Could you output the entries that follow exactly, omitting any pictures they contain?

Spatial reasoning data:
● ● ● ●
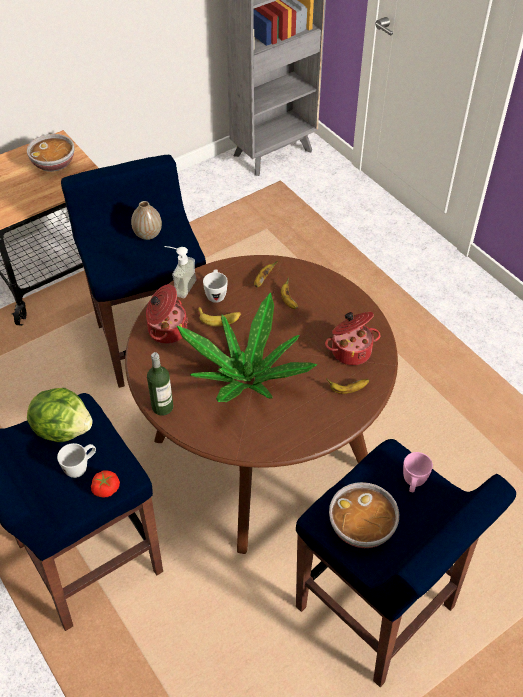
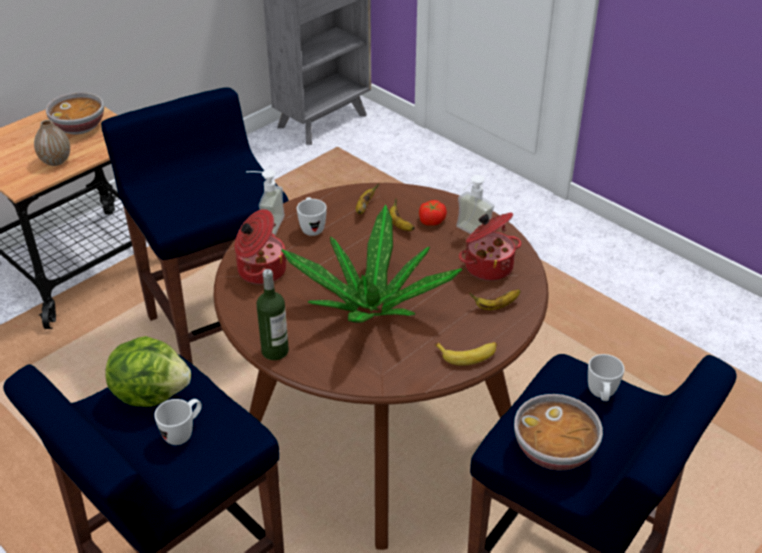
camera: 10 degrees left, 10 degrees down
tomato [91,470,120,498] -> tomato moved to [419,200,447,226]
vase [131,201,162,240] -> vase moved to [34,120,70,166]
banana [197,307,241,326] -> banana moved to [435,342,497,366]
pink mug [403,452,433,492] -> white mug [588,354,624,401]
none -> soap dispenser [456,175,494,234]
● ● ● ●
Task output
camera: 10 degrees left, 10 degrees down
tomato [91,470,120,498] -> tomato moved to [419,200,447,226]
vase [131,201,162,240] -> vase moved to [34,120,70,166]
banana [197,307,241,326] -> banana moved to [435,342,497,366]
pink mug [403,452,433,492] -> white mug [588,354,624,401]
none -> soap dispenser [456,175,494,234]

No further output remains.